* _Tasks_
- 1) Edit the passage on detention without trial between "Today, around 18,000" and "released without charge.", inclusive, replacing "Camp Bucca" with "the Bucca camp" and giving the passage again.
- 2) Express the lines of the entries between the lines holding "کارشناسی ارشد اطلاعات و" and "Прибор отличается комфортным управлением и", inclusive, as a numbered list, skipping blank lines and leaving out the pictures.

* _Passage to read_
□ □ □ □ □ □ □
The 15 sailors and marines may have been taken into custody in waters which are indisputably Iraqi, as the British Government insists.  But, even if they were, it is a bit rich of the Government to affect moral outrage about the unlawful arrest of 15 people by Iran and their detention for a fortnight, when it has kept quiet about the countless instances of unlawful arrest and detention without trial for years by the US (often with physical abuse, sometimes leading to death in custody).  Since 11 September 2001, tens of thousands of people have been unlawfully detained by the US, and Britain has yet to take the case of any of them to the Security Council.

 

And Baha Mousa is not the only Iraqi to die in British custody.  As Rory McCarthy wrote in The Guardian on 24 February 2004 [4]:

 

“The death of Baha Mousa is not an isolated case. Military investigators are studying the cases of seven Iraqis who died between April and September [2003]. Six are thought to have died in British custody and one was shot.”

 

Today, around 18,000 individuals are held without trial in US custody at Camp Bucca in southern Iraq, and Camp Cropper outside Baghdad, compared with less than 10,000 a year ago (see US Holds 18,000 Detainees in Iraq in the Washington Post on 15 April 2007 [5]).  Britain doesn’t seem to mind these people being detained illegally and held without trial indefinitely.

 

Of course, unlike the 15 Britons captured by Iran, those unlawfully arrested and detained by the US, and by Britain itself, have all been Muslim.  Muslims holding British citizenship, who were in US custody at Guantanamo, had to wait years before the Government was persuaded to take up their case and press for their release.  Despite being labelled “bad people” by President Bush along with the rest of the Guantanamo detainees, they were eventually released without charge.
□ □ □ □ □ □ □
[Dataset entries]
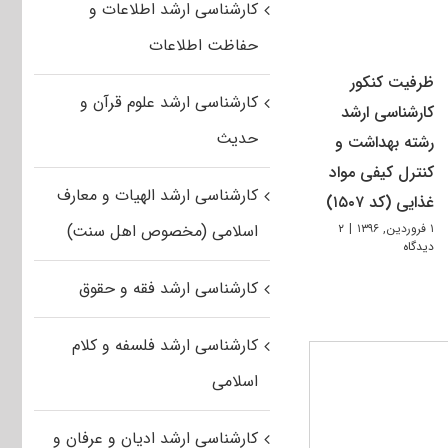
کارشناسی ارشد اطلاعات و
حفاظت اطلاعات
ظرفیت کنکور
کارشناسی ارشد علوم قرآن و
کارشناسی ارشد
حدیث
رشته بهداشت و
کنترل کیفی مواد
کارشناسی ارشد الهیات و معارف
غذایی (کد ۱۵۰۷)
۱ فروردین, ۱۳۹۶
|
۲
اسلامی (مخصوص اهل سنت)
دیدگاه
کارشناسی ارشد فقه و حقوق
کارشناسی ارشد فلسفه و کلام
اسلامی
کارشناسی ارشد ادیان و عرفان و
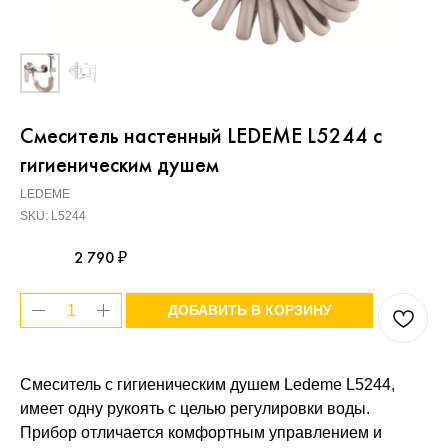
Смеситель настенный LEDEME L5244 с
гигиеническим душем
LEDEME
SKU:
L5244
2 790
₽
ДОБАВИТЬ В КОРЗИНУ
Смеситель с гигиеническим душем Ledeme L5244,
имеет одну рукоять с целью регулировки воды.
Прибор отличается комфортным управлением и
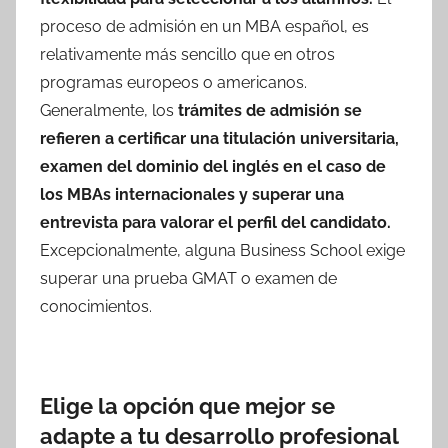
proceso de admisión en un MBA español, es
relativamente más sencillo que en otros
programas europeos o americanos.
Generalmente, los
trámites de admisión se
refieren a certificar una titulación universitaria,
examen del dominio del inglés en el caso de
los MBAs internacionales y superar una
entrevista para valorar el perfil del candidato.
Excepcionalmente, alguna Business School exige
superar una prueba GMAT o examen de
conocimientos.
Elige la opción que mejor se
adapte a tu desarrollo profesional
□ □ □ □ □ □ □
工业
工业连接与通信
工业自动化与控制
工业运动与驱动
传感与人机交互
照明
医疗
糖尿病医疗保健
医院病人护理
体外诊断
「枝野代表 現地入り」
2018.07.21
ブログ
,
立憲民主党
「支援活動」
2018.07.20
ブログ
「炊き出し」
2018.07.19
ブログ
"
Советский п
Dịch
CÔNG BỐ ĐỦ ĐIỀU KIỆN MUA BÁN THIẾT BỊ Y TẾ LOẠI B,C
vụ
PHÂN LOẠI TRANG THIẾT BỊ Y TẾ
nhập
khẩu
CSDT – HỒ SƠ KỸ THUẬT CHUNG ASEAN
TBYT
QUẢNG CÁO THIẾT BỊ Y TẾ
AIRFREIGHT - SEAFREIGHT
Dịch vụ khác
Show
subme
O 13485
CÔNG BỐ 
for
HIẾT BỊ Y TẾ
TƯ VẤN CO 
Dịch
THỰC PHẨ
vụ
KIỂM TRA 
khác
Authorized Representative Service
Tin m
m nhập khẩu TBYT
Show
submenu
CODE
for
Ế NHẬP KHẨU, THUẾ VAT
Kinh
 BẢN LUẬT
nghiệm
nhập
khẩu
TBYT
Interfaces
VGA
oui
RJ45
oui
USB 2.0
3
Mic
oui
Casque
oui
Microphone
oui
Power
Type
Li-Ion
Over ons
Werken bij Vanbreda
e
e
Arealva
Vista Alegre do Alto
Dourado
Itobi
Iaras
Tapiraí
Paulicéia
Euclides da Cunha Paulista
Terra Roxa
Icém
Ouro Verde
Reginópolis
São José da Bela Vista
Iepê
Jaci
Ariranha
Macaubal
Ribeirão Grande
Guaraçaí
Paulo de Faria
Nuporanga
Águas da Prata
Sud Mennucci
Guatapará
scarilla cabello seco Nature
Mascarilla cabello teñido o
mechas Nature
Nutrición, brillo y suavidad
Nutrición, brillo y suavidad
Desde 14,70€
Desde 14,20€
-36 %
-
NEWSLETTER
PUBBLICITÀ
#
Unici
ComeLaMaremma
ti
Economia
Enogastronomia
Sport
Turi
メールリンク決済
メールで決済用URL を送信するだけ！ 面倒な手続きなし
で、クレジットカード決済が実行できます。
□ □ □ □ □ □ □
* _Answers provided_
- 1)
Today, around 18,000 individuals are held without trial in US custody at the Bucca camp in southern Iraq, and Camp Cropper outside Baghdad, compared with less than 10,000 a year ago (see US Holds 18,000 Detainees in Iraq in the Washington Post on 15 April 2007 [5]).  Britain doesn’t seem to mind these people being detained illegally and held without trial indefinitely.

 

Of course, unlike the 15 Britons captured by Iran, those unlawfully arrested and detained by the US, and by Britain itself, have all been Muslim.  Muslims holding British citizenship, who were in US custody at Guantanamo, had to wait years before the Government was persuaded to take up their case and press for their release.  Despite being labelled “bad people” by President Bush along with the rest of the Guantanamo detainees, they were eventually released without charge.

- 2)
1. کارشناسی ارشد اطلاعات و
2. حفاظت اطلاعات
3. ظرفیت کنکور
4. کارشناسی ارشد علوم قرآن و
5. کارشناسی ارشد
6. حدیث
7. رشته بهداشت و
8. کنترل کیفی مواد
9. کارشناسی ارشد الهیات و معارف
10. غذایی (کد ۱۵۰۷)
11. ۱ فروردین, ۱۳۹۶
12. |
13. ۲
14. اسلامی (مخصوص اهل سنت)
15. دیدگاه
16. کارشناسی ارشد فقه و حقوق
17. کارشناسی ارشد فلسفه و کلام
18. اسلامی
19. کارشناسی ارشد ادیان و عرفان و
20. Смеситель настенный LEDEME L5244 с
21. гигиеническим душем
22. LEDEME
23. SKU:
24. L5244
25. 2 790
26. ₽
27. ДОБАВИТЬ В КОРЗИНУ
28. Смеситель с гигиеническим душем Ledeme L5244,
29. имеет одну рукоять с целью регулировки воды.
30. Прибор отличается комфортным управлением и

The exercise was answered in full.